The Company also announced that in the next few weeks it will be finalizing and rolling out plans for its next hypertension clinical trial. The trial is targeted to support expansion of the Company’s hypertension reimbursement with Medicare and private insurance companies.
About CardioDynamics
CardioDynamics , the ICG Company, is the innovator and leader of an important medical technology called impedance cardiography (ICG). The Company develops, manufactures and markets noninvasive ICG products.
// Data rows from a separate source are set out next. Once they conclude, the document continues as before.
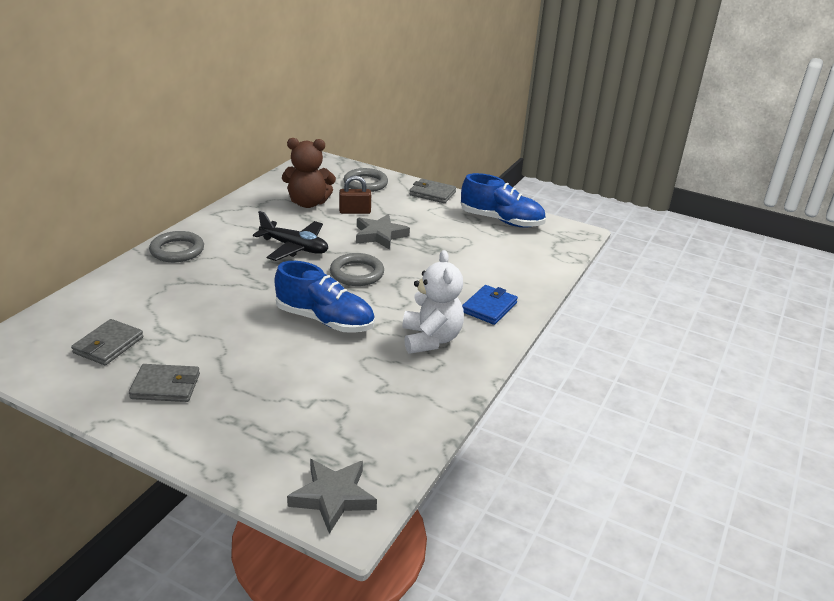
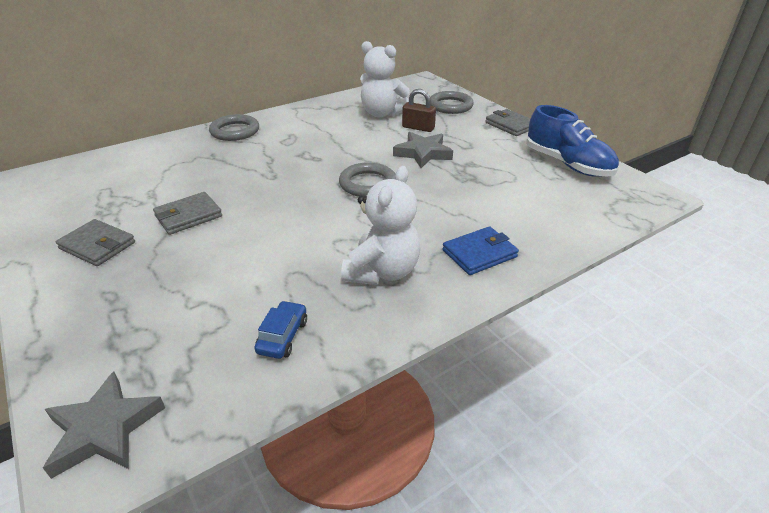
camera: 30 degrees right, 5 degrees up
(108, 345) = (99, 196): grey wallet -> grey wallet (188, 216)
(294, 247) = (333, 148): black plane -> none
(308, 203) = (382, 113): brown teddy bear -> white teddy bear
(325, 320) = (294, 221): blue shoe -> none
(400, 403) = (283, 336): none -> blue car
The Company’s ICG Systems are being used by physicians around the world to help battle the number one killer of men and women -- cardiovascular disease. Partners include GE Healthcare and Philips Medical Systems. For additional information, please refer to the company’s Web site at http://www.cdic.com.
Forward-Looking (Safe Harbor) Statement
Except for historical and factual information contained herein, this press release contains forward-looking statements, such as investment plans, inclusion of ICG in treatment guidelines, Phoenix Initiative revenue growth potential and projected expense reductions, the accuracy of which is necessarily subject to uncertainties and risks including the Company’s primary dependence on the BioZ product line, and various uncertainties characteristic of early growth companies, as well as other risks detailed in the Company’s filings with the SEC, including its 2006 Form 10-K. The Company does not undertake to update the disclosures contained in this press release.